Not only this, but they are not even neuromas (nerve tumours) but are actually tumours of the lining sheath of the nerves. The linings of nerves outside the brain are made by Schwann cells and tumours of these cells are thus called schwannomas. Therefore, these tumours should really be called vestibular schwannomas.

These tumours tend to cause gradually increasing deafness rather than any balance problems, surprisingly. Once large, they compress the brain stem, the stalk that the brain sits on. Surgery has been the mainstay of treatment and is usually curative. More recently, stereotactic radiosurgery has been used for small (less than 3cm) tumours. This is being increasingly used but tumours tend to shrink rather than go away and lifelong 1-2 yearly scanning is required. Nonetheless, radiosurgery appears to be a valid treatment option.

There are three types of surgery for acoustic neuromas:


1. Posterior fossa approach means approaching from the back of the skull. This is done when hearing is trying to be preserved.
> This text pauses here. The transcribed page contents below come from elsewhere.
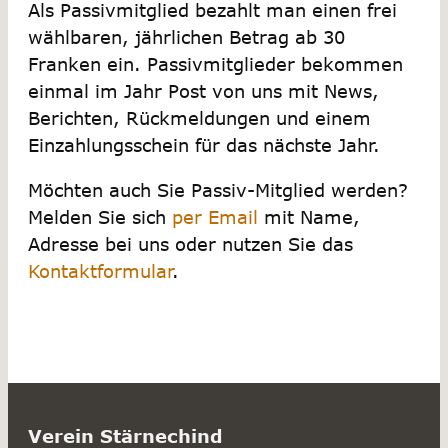
Als Passivmitglied bezahlt man einen frei
wählbaren, jährlichen Betrag ab 30
Franken ein. Passivmitglieder bekommen
einmal im Jahr Post von uns mit News,
Berichten, Rückmeldungen und einem
Einzahlungsschein für das nächste Jahr.
Möchten auch Sie Passiv-Mitglied werden?
Melden Sie sich
per Email
mit Name,
Adresse bei uns oder nutzen Sie das
Kontaktformular
.
Verein Stärnechind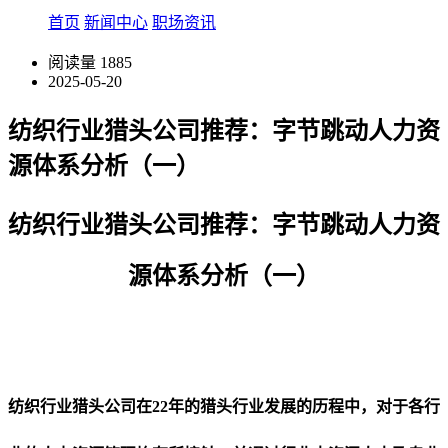
首页
新闻中心
职场资讯
阅读量
1885
2025-05-20
纺织行业猎头公司推荐：字节跳动人力资
源体系分析（一）
纺织行业猎头公司推荐：
字节跳动人力资
源体系分析（一）
纺织行业猎头公司在22年的猎头行业发展的历程中，对于各行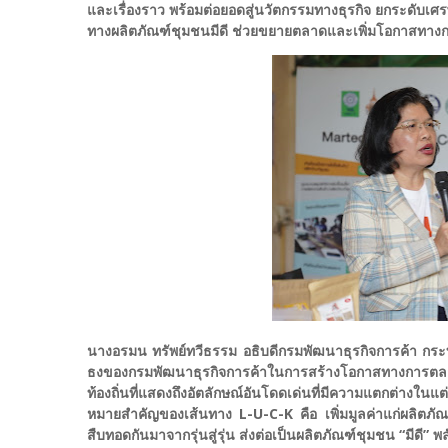
และเรื่องราว พร้อมต่อยอดสู่นวัตกรรมทางธุรกิจ ยกระดับเศ
ทางผลิตภัณฑ์ชุมชนมีดี ช่วยขยายตลาดและเพิ่มโอกาสทางกา
นางอรมน ทรัพย์ทวีธรรม อธิบดีกรมพัฒนาธุรกิจการค้า กระท
ธงของกรมพัฒนาธุรกิจการค้าในการสร้างโอกาสทางการตลาดแก
ท้องถิ่นที่แสดงถึงอัตลักษณ์อันโดดเด่นที่มีความแตกต่างใน
หมายสำคัญของเส้นทาง L-U-C-K คือ เพิ่มมูลค่าแก่ผลิตภัณฑ์ช
สืบทอดกันมาจากรุ่นสู่รุ่น ส่งต่อเป็นผลิตภัณฑ์ชุมชน “มีดี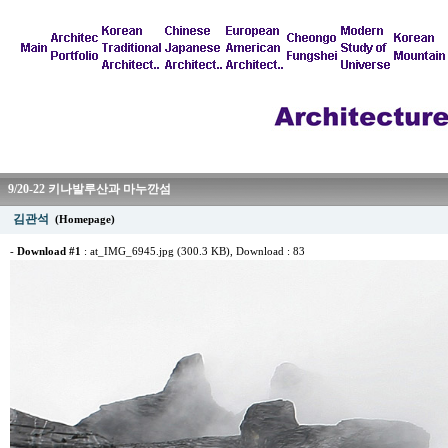
9/20-22 키나발루산과 마누깐섬
김관석
(Homepage)
-
Download #1
:
at_IMG_6945.jpg (300.3 KB)
, Download : 83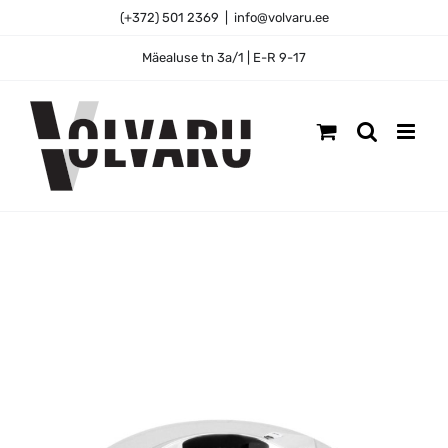
Skip
(+372) 501 2369
|
info@volvaru.ee
to
content
Mäealuse tn 3a/1 | E-R 9-17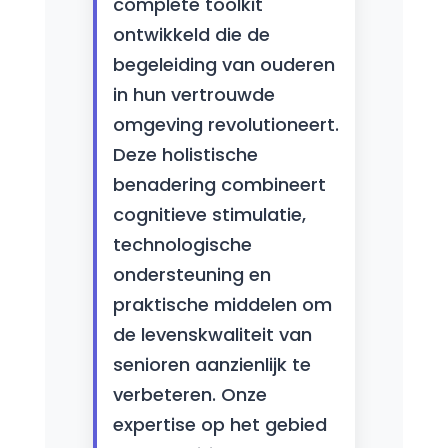
complete toolkit
ontwikkeld die de
begeleiding van ouderen
in hun vertrouwde
omgeving revolutioneert.
Deze holistische
benadering combineert
cognitieve stimulatie,
technologische
ondersteuning en
praktische middelen om
de levenskwaliteit van
senioren aanzienlijk te
verbeteren. Onze
expertise op het gebied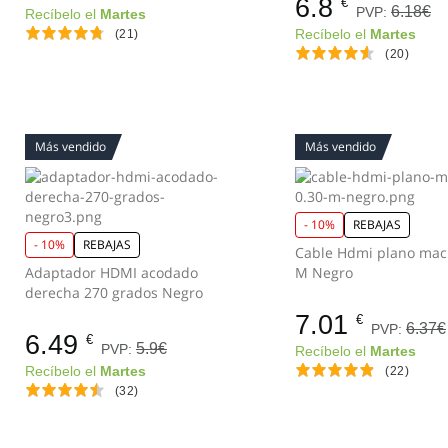
6.8
€
6.18€
PVP:
Recíbelo el
Martes
(21)
Recíbelo el
Martes
(20)
Más vendido
Más vendido
- 10%
REBAJAS
- 10%
REBAJAS
Cable Hdmi plano mac
Adaptador HDMI acodado
M Negro
derecha 270 grados Negro
7.01
€
6.37€
PVP:
6.49
€
5.9€
PVP:
Recíbelo el
Martes
Recíbelo el
Martes
(22)
(32)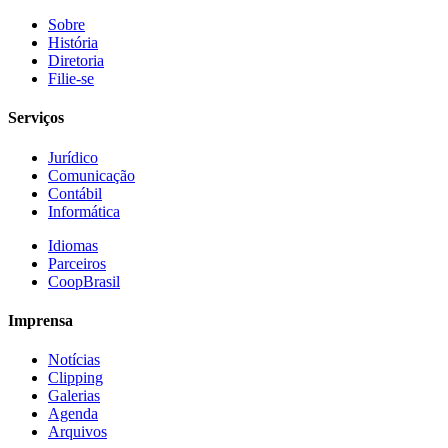
Sobre
História
Diretoria
Filie-se
Serviços
Jurídico
Comunicação
Contábil
Informática
Idiomas
Parceiros
CoopBrasil
Imprensa
Notícias
Clipping
Galerias
Agenda
Arquivos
2. Translabyrinthine approach is the fancy term for going through the inner ear and cutting behind the ear, which necessarily sacrifices the hearing apparatus. This approach is done by an ENT (ear, nose and throat specialist), often in conjunction with a neurosurgeon. The great advantage of this approach is that much pressure is placed on the brain stem compared to a posterior fossa approach. This approach probably also protects the facial (7th) cranial nerve better than a posterior fossa approach.

3. For quite small tumours the middle fossa approach, done above the ear, is good but is rarely done. Hearing is usually intact preoperatively and can be preserved.


In the bad old days the major concern with this type of surgery was killing the patient. These days the main concern is preservation of normal facial movements, controlled by the facial nerve. The facial nerve is intimately related to the 8th nerve, traveling for a few centimetres directly beside each other.

To help protect the facial nerve, its function is continuously examined throughout surgery by using electrical monitoring. If the facial nerve is damaged with surgery, it usually improves. If facial movements remain poor, there are various operations that can be done to improve function but usually the face does not return to normal.